Andererseits: Im Falle der Abwesenheit der geliebten Anderen wird unsere innere Nähe zu ihnen umso bedeutsamer und spürbarer. Ich denke hier an Winnicotts Fähigkeit zum Alleinsein im Eingedenken der inneren Nähe zu meinen Mitmenschen.  Und für uns – als Psychotherapeut*innen – ist Fernnähe sozusagen das Wasser, in dem unsere therapeutische Arbeit schwimmt, sich permanent verändert, entwickelt, aber eigentlich doch niemals Abschottung und Steigerung der Ferne bedeuten sollte, es sei denn, ich müsste die Andersheit meines Patienten erst noch begreifen und anerkennen. Dann ist Ferne ein notwendiger Vertiefungsvorgang für die „Höhentiefe“ (ein weiterer Begriff bei Ohashi) meines sich annähernden Verständnisse des Anderen. Die Ferne des Anderen wird allerdings auch noch gesteigert, ja führt geradezu zum Verschwinden des Anderen trotz seiner Anwesenheit, wenn wir Psychotherapie beispielsweise mit Atemschutzmaske betreiben würden. Wir wären füreinander nicht mehr erfahrbar, erkennbar, lesbar. Ich habe in der Supervision eine Analyse eines Menschen begleitet, der diagnostisch unter „schwerer narzisstischer Persönlichkeitsstörung“ lief: Seine Eltern setzten sich jedes Mal, wenn sie sich dem Säugling näherten, eine Atemschutzmaske auf, weil sie glaubten, (damals in den 60iger Jahren) den Säugling vor Ansteckungen bewahren zu müssen. Dieser Patient hat niemals gelernt, im Gesicht der Anderen zu lesen und war so zutiefst verloren in zwischenmenschlichen Begegnungen, die allesamt an der Regulation der Fernnähe scheiterten.

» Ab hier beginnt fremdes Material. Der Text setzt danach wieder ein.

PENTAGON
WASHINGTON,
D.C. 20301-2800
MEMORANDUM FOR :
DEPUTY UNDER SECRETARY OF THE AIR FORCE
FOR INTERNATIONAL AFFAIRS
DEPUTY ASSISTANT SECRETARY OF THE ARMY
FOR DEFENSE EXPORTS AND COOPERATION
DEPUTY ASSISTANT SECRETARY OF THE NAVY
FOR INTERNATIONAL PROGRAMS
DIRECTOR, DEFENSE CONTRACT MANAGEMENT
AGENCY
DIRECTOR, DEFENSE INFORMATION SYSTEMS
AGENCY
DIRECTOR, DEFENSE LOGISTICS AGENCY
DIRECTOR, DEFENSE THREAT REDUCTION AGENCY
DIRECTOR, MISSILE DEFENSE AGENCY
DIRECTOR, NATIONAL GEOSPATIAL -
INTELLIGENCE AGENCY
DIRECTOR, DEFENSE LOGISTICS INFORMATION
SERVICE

Es ist durchaus möglich, dass wir in einen Zustand ante coronam zurückgelangen. Der Mensch regrediert gerne bis zu dem Zustand, in dem er sich wieder gehalten und wohl fühlt. Sollte aber diese Regression nicht stattfinden, so wird es eine neue Regulation von Fernnähe geben müssen. Ich weiss aber natürlich nicht, wie diese aussehen wird. Ich vermute, dass wir vor allem ein neue Fernnähe zum Bedrohtsein, zur Verletzlichkeit und zu unserer Sterblichkeit gewinnen müssen, wenn in dieser Pandemie-Erfahrung ein Fortschritt der Geistigkeit des Menschen liegen sollte. „Indem wir diese Fernnähe des Todes ins Auge fassen, erreichen wir eine neue Dimension der Lehre  der Anderen“ (Ohashi, S.45). Indem der Tod und der Todbringer aus der Ferne (die Strecke Wuhan-Münster dauert mit dem Heissluftballon ungefähr 170 Stunden, ca. 8.500 Kilometer Luftlinie)  in unsere Nähe kommt, brauchen wir ein neues Miteinander mit dem Tod als dem gänzlich Anderen.